Damassa, who has watched members of her ocean bowl teams go on to study marine science at the university level, further describes her enthusiasm for the program, saying, “Our Blue Lobster Bowl team combines intense studying and learning with lively camaraderie and team spirit. The students thoroughly enjoy practices, having fun even while working to build their oceanographic knowledge base. I have been fortunate to work with extremely talented students, who organize and run their own practices, mentor new students and support each other’s growth as NOSB competitors.”

While the competition all takes place during one intense day, the program volunteers and coordinator work to increase ocean literacy year-round, and cultivate a growing community of teachers, students and coaches in Massachusetts who care about marine science. VanCott notes, “This year, I reached out to NOSB alums, and found some local students and scientists who were willing to go and visit teams and schools, and talk to them about careers in marine sciences.
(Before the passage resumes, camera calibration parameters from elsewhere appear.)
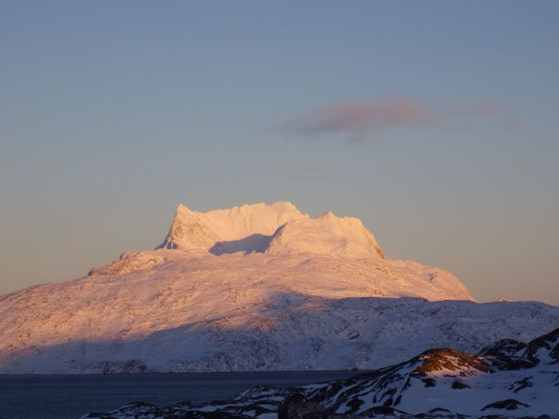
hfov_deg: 17.1
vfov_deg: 12.9
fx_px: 1857
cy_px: 210
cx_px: 280
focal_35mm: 115
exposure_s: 1/250
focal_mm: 20.6
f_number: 6.3
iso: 125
We're working to make the Blue Lobster Bowl a great, yearlong experience for all the teams.”

The winning team will advance to compete against 24 other regional champions in the National Ocean Science Bowl in Baltimore. In addition to the opportunity to travel to the National Finals, teams vie for prizes that include money for study materials and educational trips. And, thanks to funding from the National Oceanic and Atmospheric Administration, participating students are eligible to apply for the Coastal and Ocean Science Training internship program, a four-week summer program in Olympic National Park, and the National Ocean Scholar Program, a two-year, $6,000 scholarship for students studying marine and coastal sciences.Blue Lobster Bowl participants are also eligible to apply for summer internships at the MIT Sea Grant College Program.

The Blue Lobster Bowl is organized by VanCott, educator and ocean science literacy communicator for the MIT Sea Grant College Program. She is assisted at the event by a battery of more than 50 volunteers including volunteers from People Making a Difference; staff from MIT Sea Grant; students from MIT, Northeastern University, Boston University, Harvard University, the Woods Hole Oceanographic Institution, and Tufts University; as well as many NOSB alumni.
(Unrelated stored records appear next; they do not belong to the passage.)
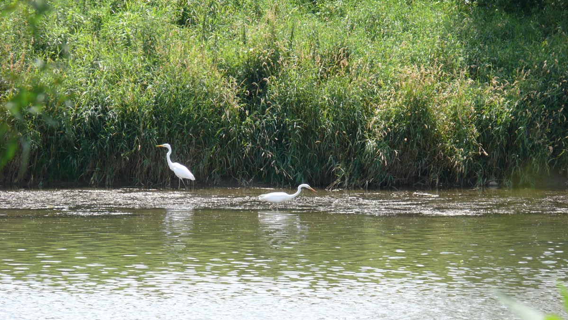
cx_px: 284
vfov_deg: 2.6
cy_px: 191
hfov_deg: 4.7
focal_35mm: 459
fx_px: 6914
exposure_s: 1/200
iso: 100
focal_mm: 88.8
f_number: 5.6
The NOSB was created by the Consortium for Ocean Leadership, representing leading oceanographic institutions universities and aquaria, in 1998 in honor of the International Year of the Ocean. Each year, approximately 2,000 students from 300 schools across the nation compete. Among the goals of the NOSB are increasing high school students’ knowledge of the oceans, enhancing public understanding and stewardship of the oceans, and opening students’ eyes to ocean-related career options.